◆ Consigne 1: Reproduisez à l'identique l'ensemble des enregistrements figurant plus bas, sans y faire apparaître les images.

◆ Texte de l'exercice:

··········

Ainsi, la stigmatisation du réfugié en tant que « criminel » ou « victime » est produite et va de pair avec le renforcement des législations et des pratiques discriminantes. La privation de statut d’individu à part entière empêche une juste prise en considération des droits élémentaires et nie tout processus d’identification ou d’empathie. Les récents décrets, lois et applications vont cependant dans le sens de cette déshumanisation, et accompagnent la propagande médiatique alimentée par la plupart des gouvernements. L’effet repoussoir des murs, gardes-frontières et centres de rétention se trouve donc renforcé tant par le déni d’accès aux droits et aux protections sociales ou humanitaires, que par la répression mise en place. Autant d’arguments permettant de rendre l’Europe assez indésirable pour que de nombreuses personnes préférèrent aller voir ailleurs ou rentrer chez elles [14].
Une question humanitaire ?
Le traitement de la question migratoire prend une tournure inédite tant dans sa forme que dans ses proportions, et bien des interrogations demeurent face aux orientations en cours. Les impératifs qui sous-tendent cette politique méritent d’être questionnés et débattus, d’autant qu’ils ne sont que rarement abordés dans leur ensemble. Si quelques pistes peuvent être évoquées, il paraîtrait plus raisonnable d’envisager un ensemble de facteurs liés entre eux plutôt qu’une cause unique.
Les efforts déployés pour maintenir à distance une quantité toujours grandissante de la population laissent présager que des désordres tant économiques, écologiques que politiques pourraient engendrer d’importants déplacements de populations dans les années à venir. L’Europe souhaiterait alors se prémunir face aux mouvements migratoires qui peuvent être provoqués par les nombreuses zones profondément déstabilisées économiquement, ou en proie à de fortes tensions sociales susceptibles de se transformer à tout moment en véritable conflits explosifs. L’étincelle du printemps arabe dans sa tournure la plus sanglante en Syrie entraînant des millions de déplacés l’a montré [15]. L’instabilité dans les différentes régions du moyen orient où d’Afrique notamment légitimerait en conséquence la mise en place de cet impitoyable mécanisme de filtrage.

··········

◆ Consigne 2: D'après le texte sur la question migratoire, quel événement, dans sa tournure la plus sanglante en Syrie, a entraîné des millions de déplacés ?

◆ Données sources:
··········

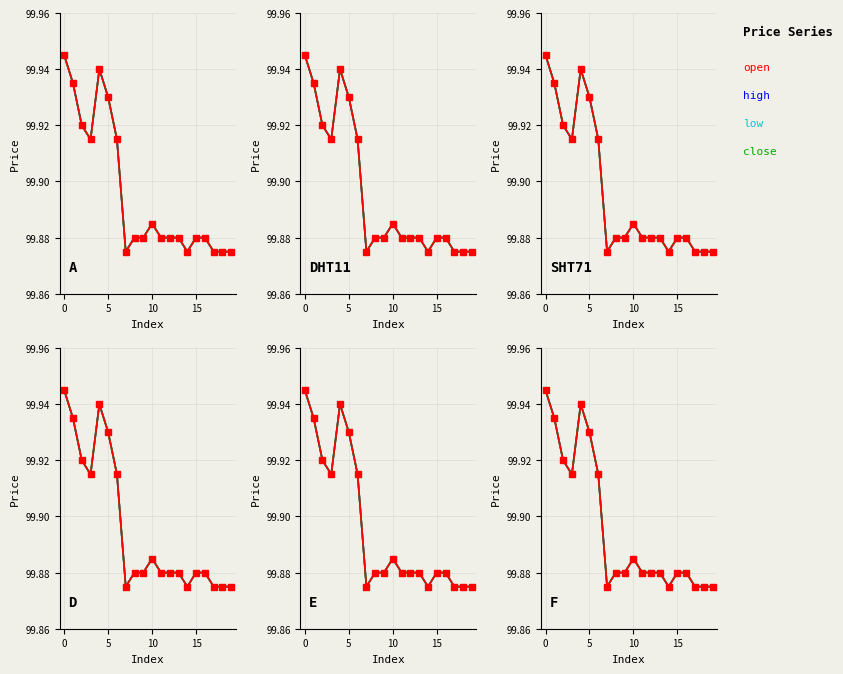

What is the label of the 7th point from the right?

13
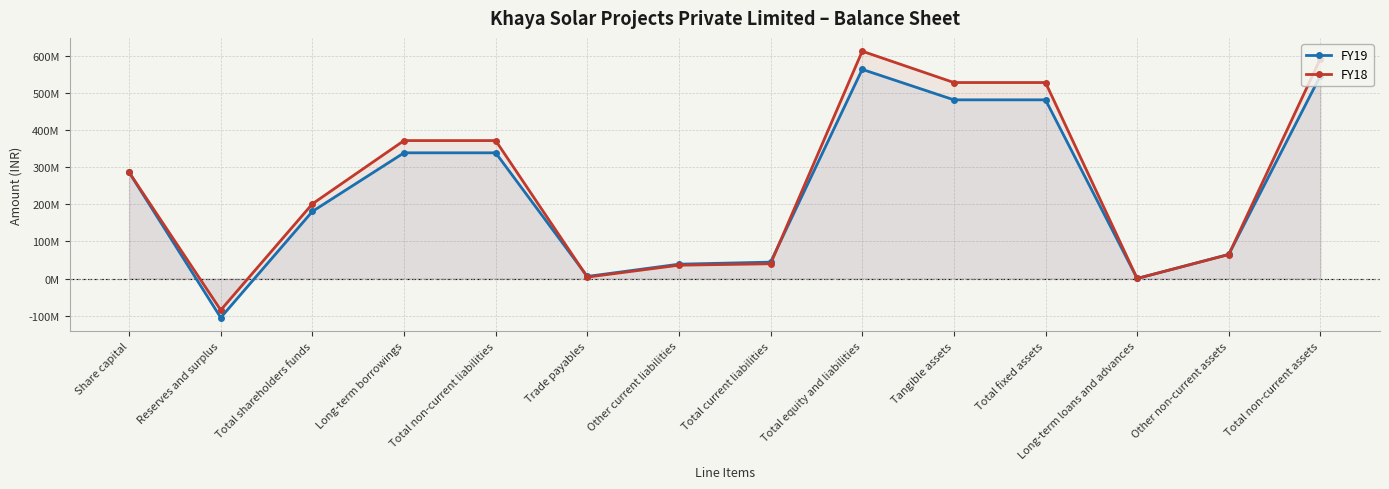

How many values in the FY18 series are below 286323000?

7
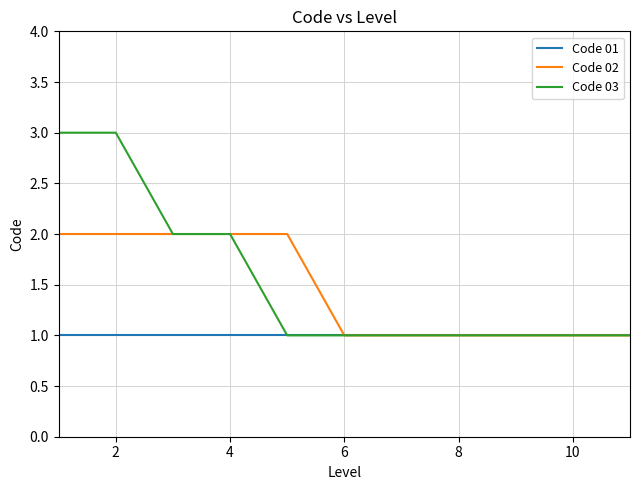

List the series in order of their peak value, highest first.

Code 03, Code 02, Code 01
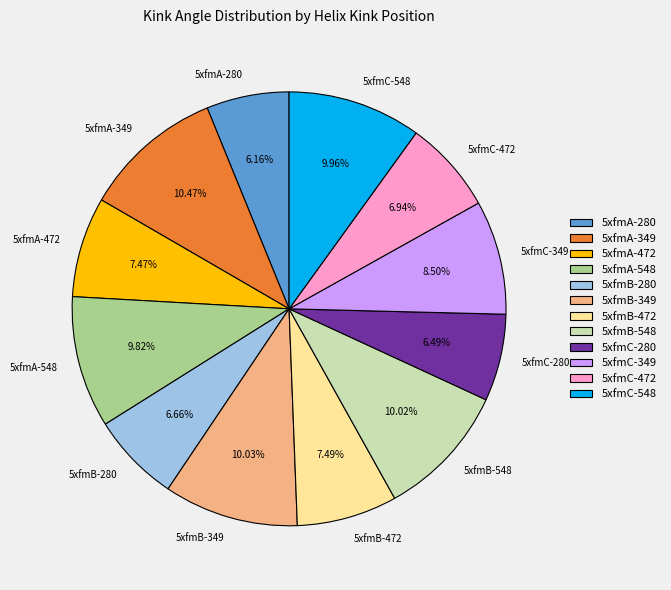

Is it true that 5xfmB-548 is 10% of the pie?

True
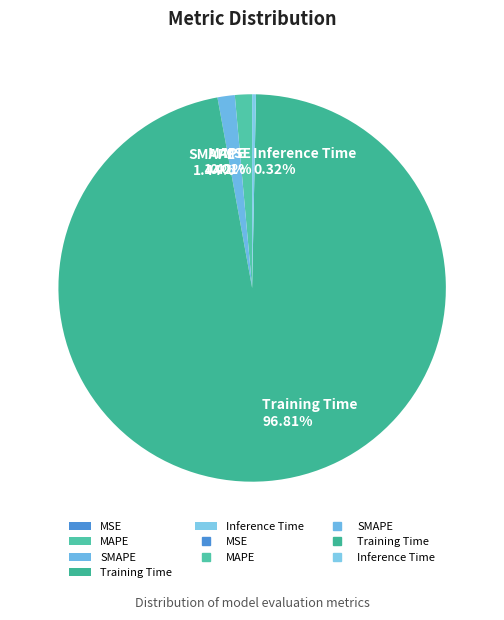

To the nearest percent, what is the combined percentage of Inference Time and MAPE?

2%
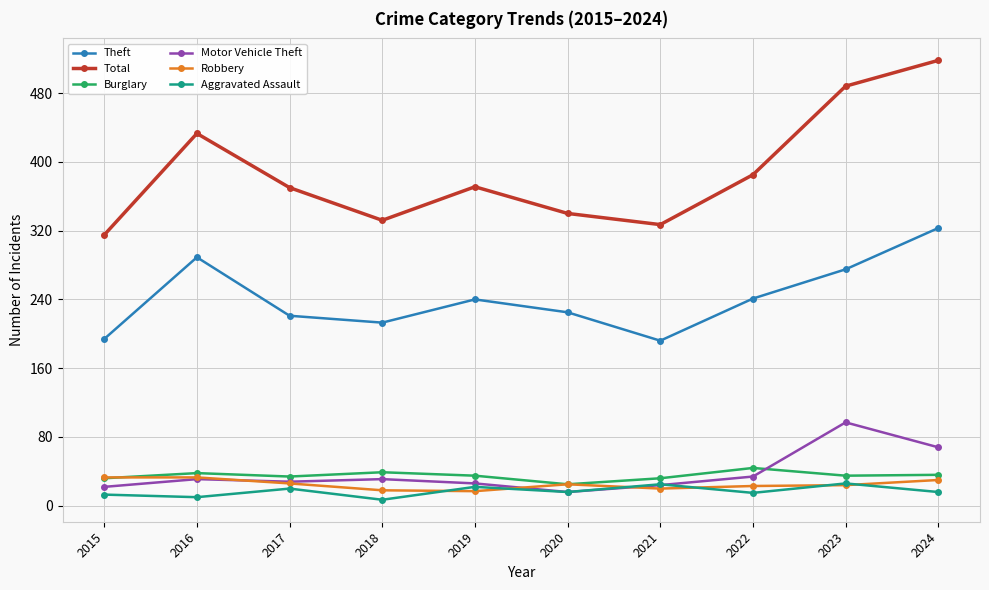

Count the Robbery values in the range 20 to 30.

6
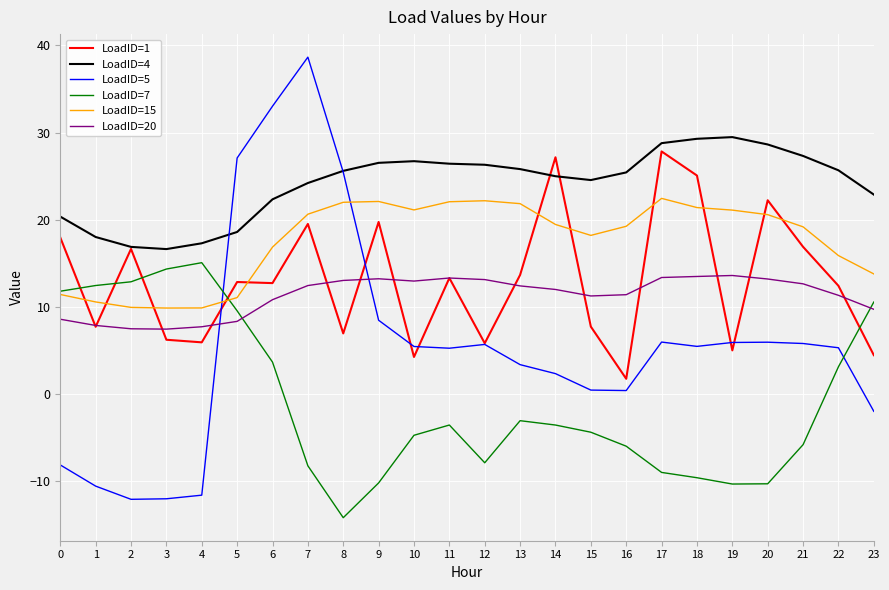

How many values in LoadID=5 are below zero?

6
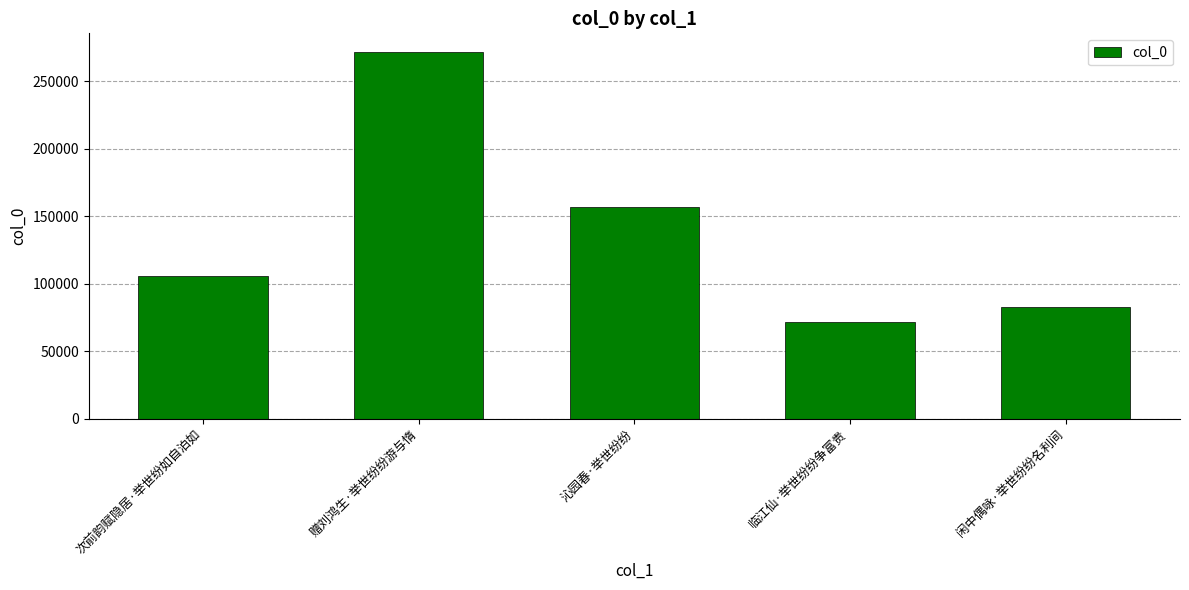

What is the difference between the values at 临江仙·举世纷纷争富贵 and 次前韵赋隐居·举世纷如自泊如?

34419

··········

◆ Réponse finale 1:
What is the label of the 7th point from the right?

13

How many values in the FY18 series are below 286323000?

7

List the series in order of their peak value, highest first.

Code 03, Code 02, Code 01

Is it true that 5xfmB-548 is 10% of the pie?

True

To the nearest percent, what is the combined percentage of Inference Time and MAPE?

2%

Count the Robbery values in the range 20 to 30.

6

How many values in LoadID=5 are below zero?

6

What is the difference between the values at 临江仙·举世纷纷争富贵 and 次前韵赋隐居·举世纷如自泊如?

34419

◆ Réponse finale 2: Le printemps arabe.